How possibly could this disgrace, this abomination, this stealing of a normal childhood, simply be “repaired”. What reparation can these people, now damaged adults, be given? And no doubt it’s still going on, behind closed doors, of course. There’ll always be sadists, not necessarily institutionalised as before.
I fell into their clutches thanks to medically prescribed mind altering drugs given to my mother. The drug companies wallowed in profit from the ballooning of prescribed “mothers’ little helpers” in the 1960s. Benzodiazepines, antidepressants and the hideous “psychiatric drugs”.
She was put on mind zonkers which turned a normally lovely woman into a nagging shrew, and my poor dad into an alcoholic. A great childhood in a Sydney slum to remember.

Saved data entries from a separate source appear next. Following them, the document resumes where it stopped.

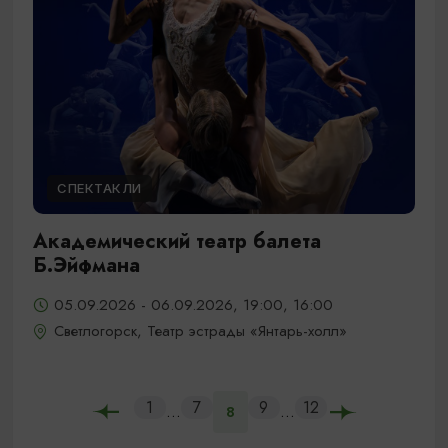
СПЕКТАКЛИ
Академический театр балета
Б.Эйфмана
05.09.2026 - 06.09.2026, 19:00, 16:00
Светлогорск, Театр эстрады «Янтарь-холл»
1
7
9
12
...
...
8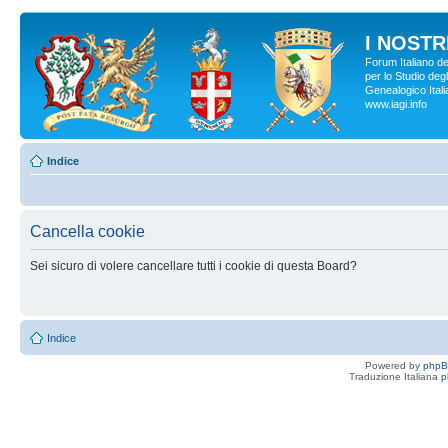
I NOSTRI
Forum Italiano d
per lo Studio degl
Genealogico Italia
www.iagi.info
Indice
Cancella cookie
Sei sicuro di volere cancellare tutti i cookie di questa Board?
Indice
Powered by
php
Traduzione Italiana
p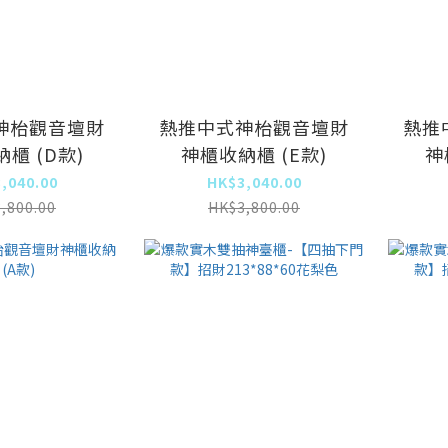
神枱觀音壇財
熱推中式神枱觀音壇財
熱推
櫃 (D款)
神櫃收納櫃 (E款)
神
,040.00
HK$3,040.00
,800.00
HK$3,800.00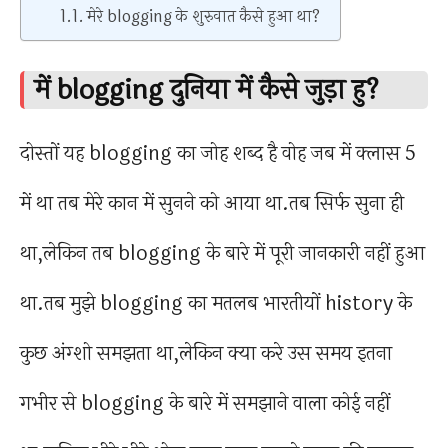
मेरे blogging के शुरुवात कैसे हुआ था?
में blogging दुनिया में कैसे जुड़ा हु?
दोस्तों यह blogging का जोह शब्द है वोह जब में क्लास 5
में था तब मेरे कान में सुनने को आया था.तब सिर्फ सुना ही
था,लेकिन तब blogging के बारे में पूरी जानकारी नहीं हुआ
था.तब मुझे blogging का मतलब भारतीयों history के
कुछ अंग्शो समझता था,लेकिन क्या करे उस समय इतना
गभीर से blogging के बारे में समझाने वाला कोई नहीं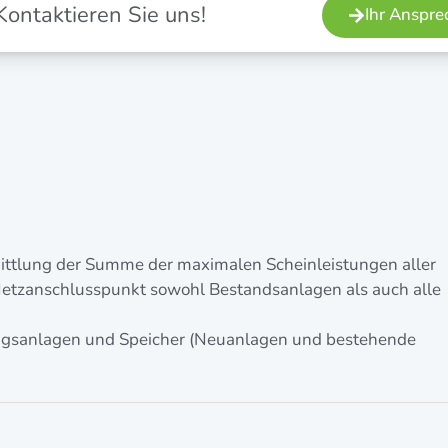
Kon­tak­tie­ren Sie uns!
Ihr Ansprec
tt­lung der Sum­me der maxi­ma­len Schein­leis­tun­gen aller
etz­an­schluss­punkt sowohl Bestands­an­la­gen als auch alle
ngs­an­la­gen und Spei­cher (Neu­an­la­gen und bestehen­de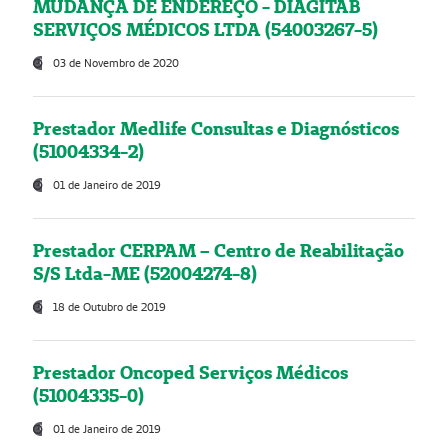
MUDANÇA DE ENDEREÇO - DIAGITAB
SERVIÇOS MÉDICOS LTDA (54003267-5)
03 de Novembro de 2020
Prestador Medlife Consultas e Diagnósticos
(51004334-2)
01 de Janeiro de 2019
Prestador CERPAM – Centro de Reabilitação
S/S Ltda-ME (52004274-8)
18 de Outubro de 2019
Prestador Oncoped Serviços Médicos
(51004335-0)
01 de Janeiro de 2019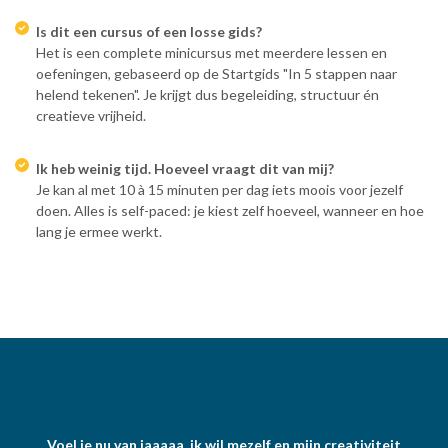
Is dit een cursus of een losse gids?
Het is een complete minicursus met meerdere lessen en
oefeningen, gebaseerd op de Startgids "In 5 stappen naar
helend tekenen". Je krijgt dus begeleiding, structuur én
creatieve vrijheid.
Ik heb weinig tijd. Hoeveel vraagt dit van mij?
Je kan al met 10 à 15 minuten per dag iets moois voor jezelf
doen. Alles is self-paced: je kiest zelf hoeveel, wanneer en hoe
lang je ermee werkt.
Voel je nu van jaaaaa, ik wil mezelf en mijn creativiteit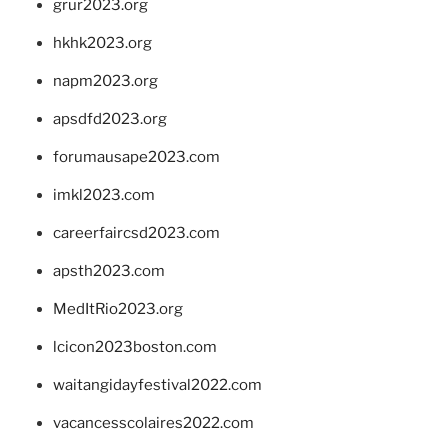
grur2023.org
hkhk2023.org
napm2023.org
apsdfd2023.org
forumausape2023.com
imkl2023.com
careerfaircsd2023.com
apsth2023.com
MedItRio2023.org
lcicon2023boston.com
waitangidayfestival2022.com
vacancesscolaires2022.com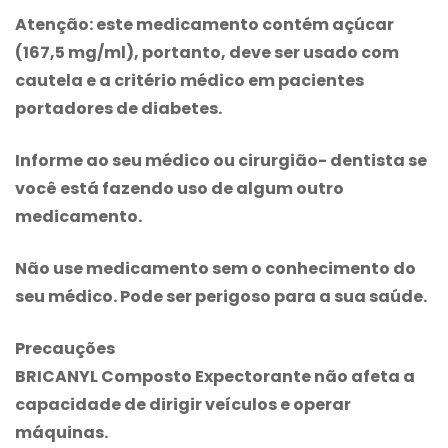
Atenção: este medicamento contém açúcar
(167,5 mg/ml), portanto, deve ser usado com
cautela e a critério médico em pacientes
portadores de diabetes.
Informe ao seu médico ou cirurgião- dentista se
você está fazendo uso de algum outro
medicamento.
Não use medicamento sem o conhecimento do
seu médico. Pode ser perigoso para a sua saúde.
Precauções
BRICANYL Composto Expectorante
não afeta a
capacidade de dirigir veículos e operar
máquinas.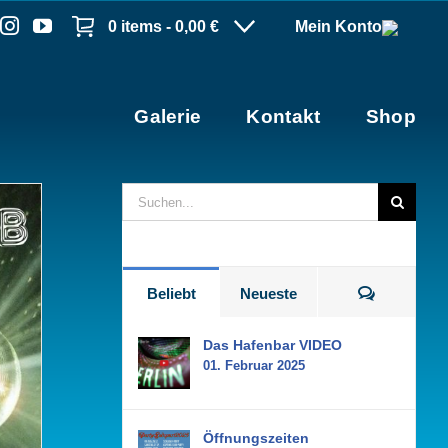
0 items -
0,00
€
Mein Konto
Galerie
Kontakt
Shop
Suche
nach:
Kommenta
Beliebt
Neueste
Das Hafenbar VIDEO
01. Februar 2025
Öffnungszeiten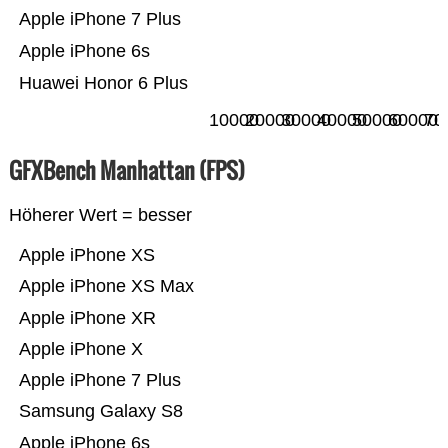
Apple iPhone 7 Plus
Apple iPhone 6s
Huawei Honor 6 Plus
10000
20000
30000
40000
50000
60000
70
GFXBench Manhattan (FPS)
Höherer Wert = besser
Apple iPhone XS
Apple iPhone XS Max
Apple iPhone XR
Apple iPhone X
Apple iPhone 7 Plus
Samsung Galaxy S8
Apple iPhone 6s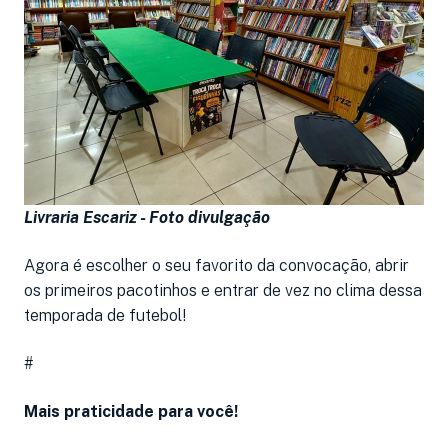
Livraria Escariz -
Foto divulgação
Agora é escolher o seu favorito da convocação, abrir
os primeiros pacotinhos e entrar de vez no clima dessa
temporada de futebol!
#
Mais praticidade para você!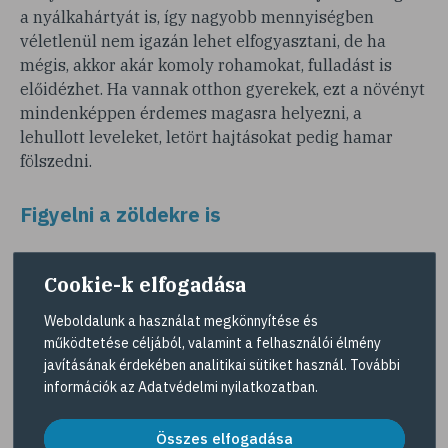
a nyálkahártyát is, így nagyobb mennyiségben
véletlenül nem igazán lehet elfogyasztani, de ha
mégis, akkor akár komoly rohamokat, fulladást is
előidézhet. Ha vannak otthon gyerekek, ezt a növényt
mindenképpen érdemes magasra helyezni, a
lehullott leveleket, letört hajtásokat pedig hamar
fölszedni.
Figyelni a zöldekre is
Mérgezőek lehetnek az olyan hagyományos
Cookie-k elfogadása
szobanövények is, mint például a buzogányvirágként
Dieffenbachia
emlegetett
. Ez elfogyasztva égő,
Weboldalunk a használat megkönnyítése és
maró érzést okoz a szájban és a torokban, majd a
működtetése céljából, valamint a felhasználói élmény
nyálkahártya megduzzadása miatta nyelési
javításának érdekében analitikai sütiket használ. További
problémát is jelentkezhetnek, nehezítté válhat a
információk az
Adatvédelmi nyilatkozatban
.
beszéd. Óvatosan kell bánni a rákvirággal
Aglaonema
(
) is, amely elfogyasztva hányáshoz és
Összes elfogadása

I’ve sent away for my files. A lot is still well hidden in my psyche. But the cruelty, the beatings, the extremely hard menial work for a young girl in a laundry. The abuse, the deprivation will never be forgotten. Our meals were always deliberately cold, I can’t tolerate cold food to this day. It was the deliberate cruelty of sadistic nuns. Diametrically opposed to the Christian ethic of their training, as is seen in most people of faith.
Now that this is out in the open, what’s going to be done about these damaged innocents?
As far as I’m concerned, a “sorry” is pointless and farcical. Forgiveness is out of the question.
We are still in a sick society, that still allows children, people with psychiatric problems, refugees, society’s unwanted, to be locked away and forgotten.
A sorry will do nothing to improve the lives of these forgotten children whom were tortured as are others to this day. If this treatment was done to animals, what a hue and cry it would create!
But the forgotten children, after all the hue and cry, will still, to our dying day, remain the forgotten children, the victims of sadism.